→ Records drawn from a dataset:

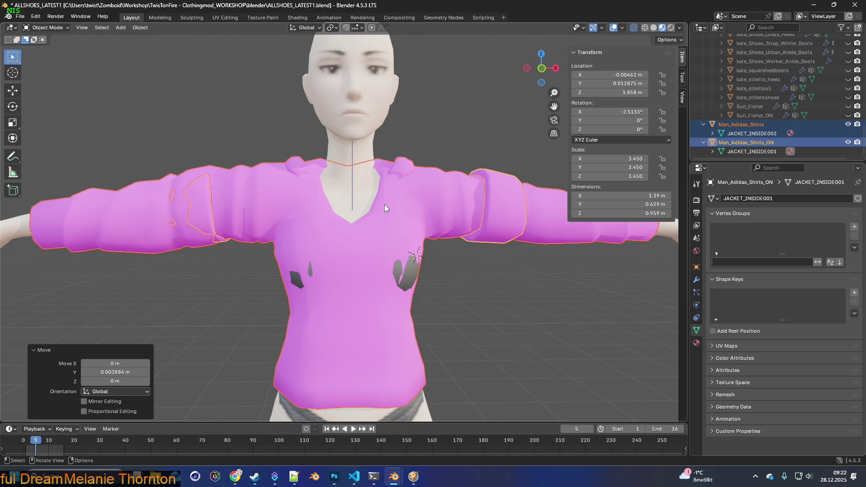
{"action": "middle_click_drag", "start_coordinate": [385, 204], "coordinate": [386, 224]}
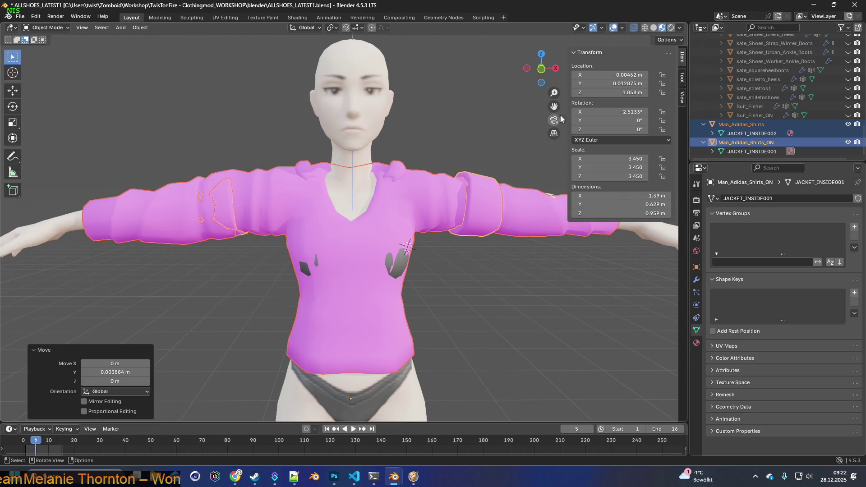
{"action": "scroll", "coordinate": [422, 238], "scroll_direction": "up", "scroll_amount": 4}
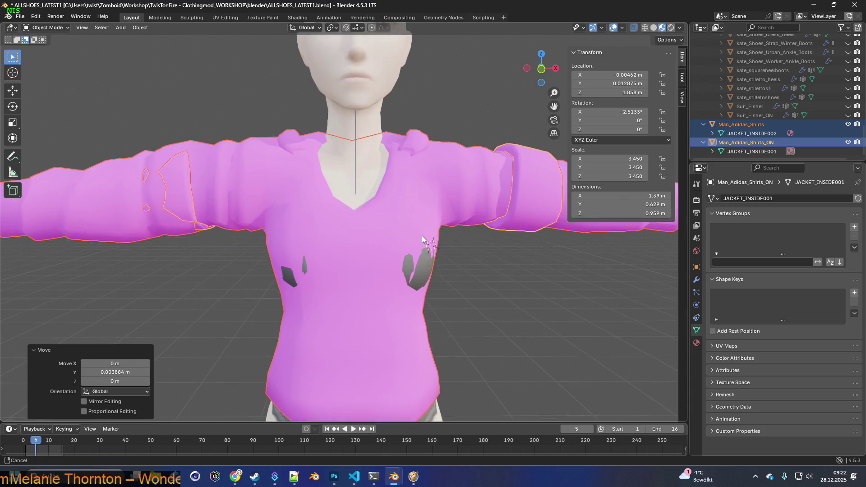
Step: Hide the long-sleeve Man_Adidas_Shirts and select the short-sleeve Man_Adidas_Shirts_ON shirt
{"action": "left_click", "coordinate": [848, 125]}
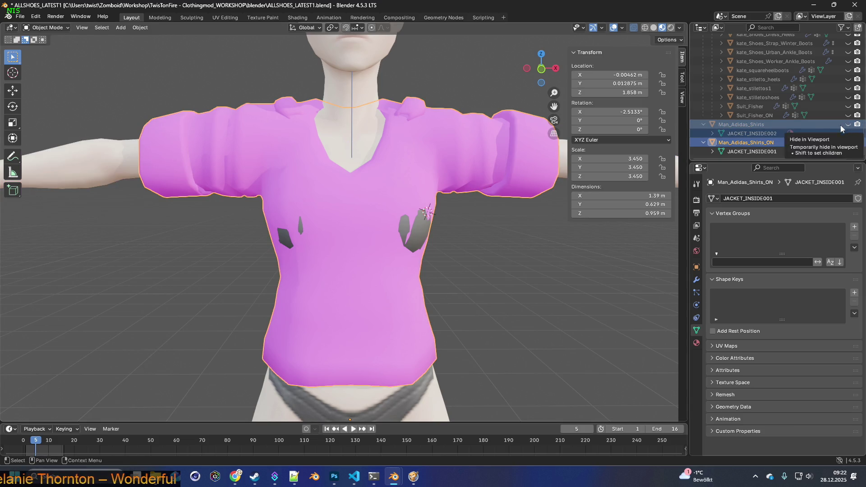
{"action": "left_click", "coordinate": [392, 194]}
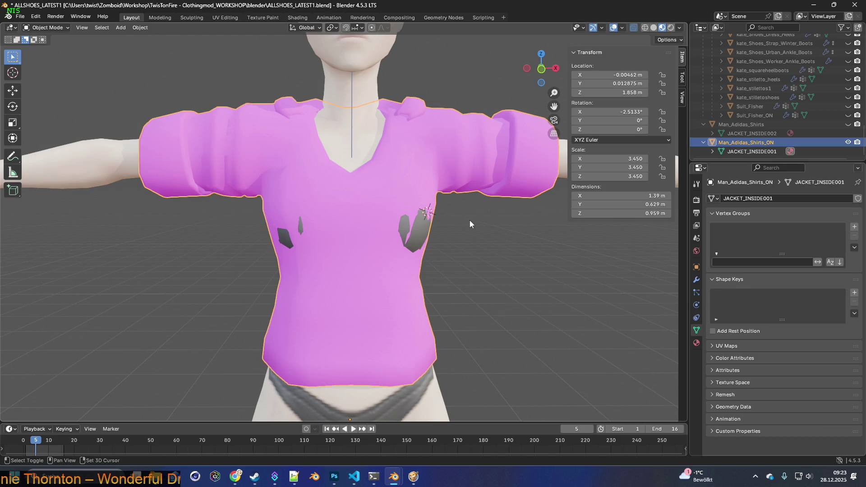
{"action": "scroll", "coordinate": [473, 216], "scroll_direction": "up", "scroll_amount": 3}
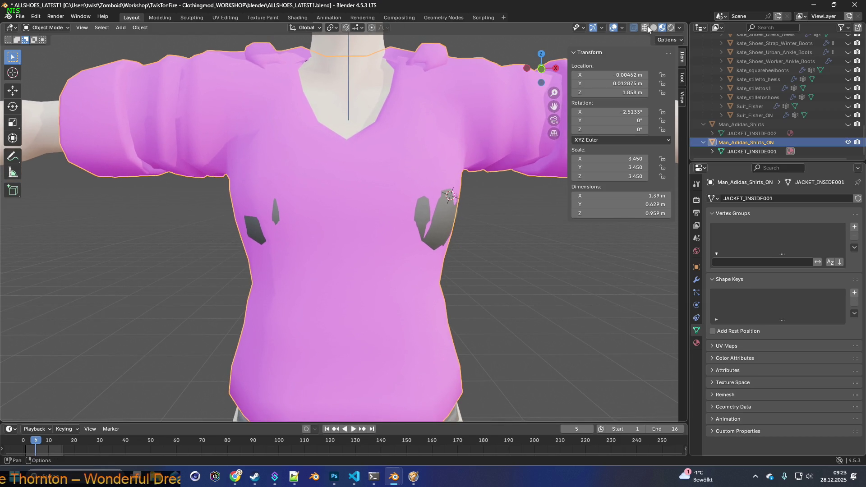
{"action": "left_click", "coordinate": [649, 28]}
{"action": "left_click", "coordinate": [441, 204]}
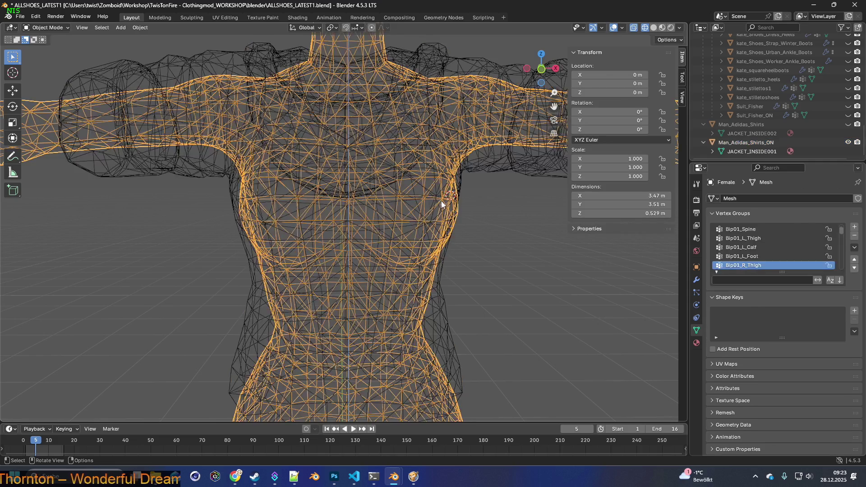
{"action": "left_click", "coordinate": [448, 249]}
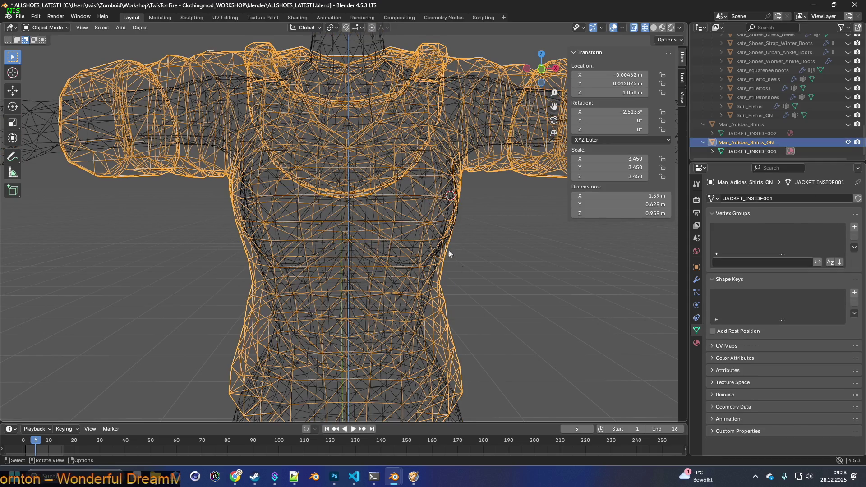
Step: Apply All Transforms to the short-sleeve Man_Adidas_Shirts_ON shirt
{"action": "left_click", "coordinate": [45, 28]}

* * *

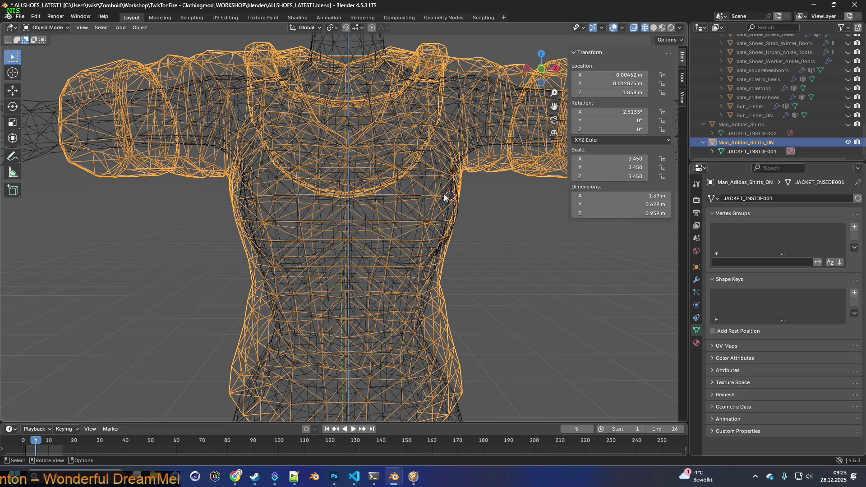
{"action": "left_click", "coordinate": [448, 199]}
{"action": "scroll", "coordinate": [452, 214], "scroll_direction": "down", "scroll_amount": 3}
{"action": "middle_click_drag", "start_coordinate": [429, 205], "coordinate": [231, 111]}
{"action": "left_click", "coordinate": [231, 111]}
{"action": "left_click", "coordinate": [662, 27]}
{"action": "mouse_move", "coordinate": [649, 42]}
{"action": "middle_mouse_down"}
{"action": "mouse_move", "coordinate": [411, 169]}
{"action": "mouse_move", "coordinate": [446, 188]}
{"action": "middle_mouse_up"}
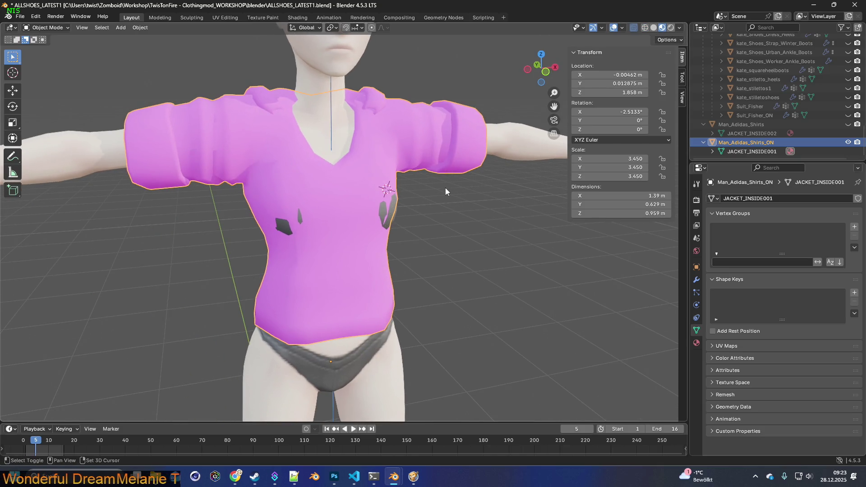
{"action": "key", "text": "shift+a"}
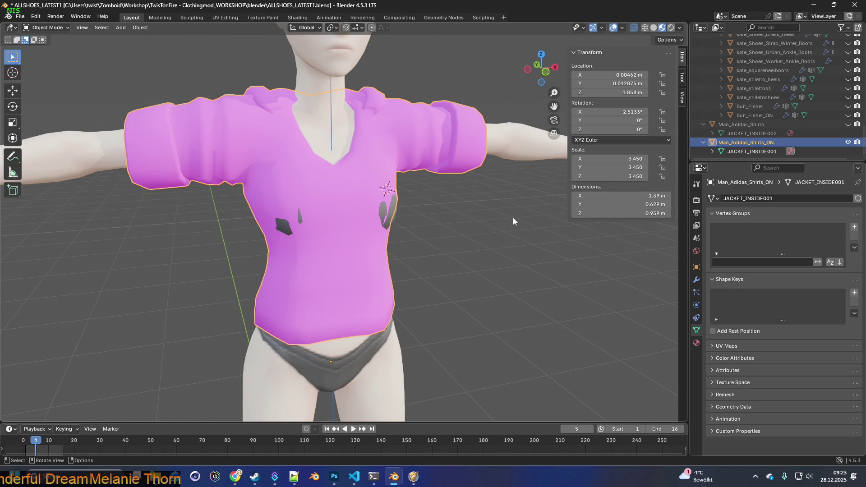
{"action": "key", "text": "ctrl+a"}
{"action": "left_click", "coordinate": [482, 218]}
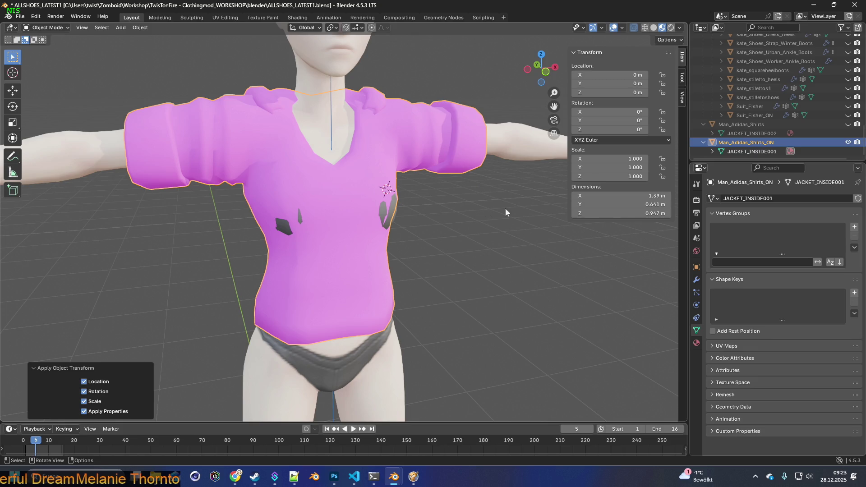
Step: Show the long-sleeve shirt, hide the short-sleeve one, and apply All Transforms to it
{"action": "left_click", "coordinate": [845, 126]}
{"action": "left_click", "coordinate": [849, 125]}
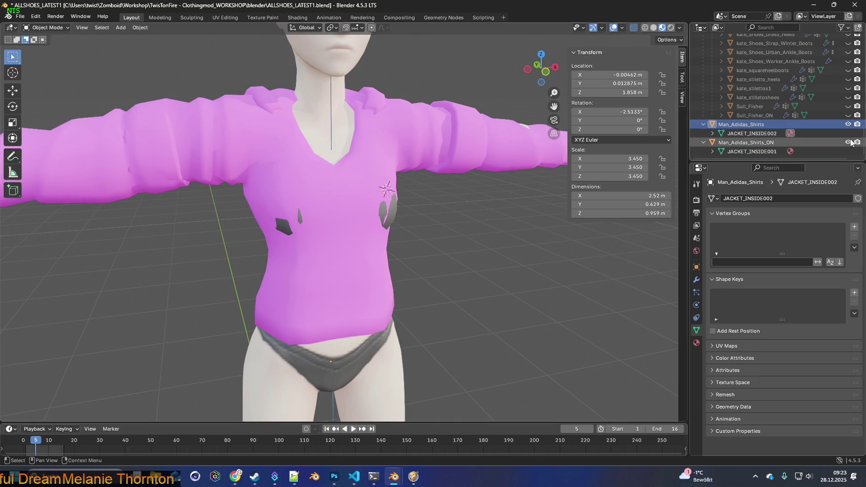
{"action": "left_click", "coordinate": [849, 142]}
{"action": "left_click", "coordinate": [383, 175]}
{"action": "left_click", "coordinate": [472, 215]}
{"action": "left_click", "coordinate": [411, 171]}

→ Problem requirements: For each line in the data that holds "shirt", add one to a count, then report that count alone.

→ Response to the task: 3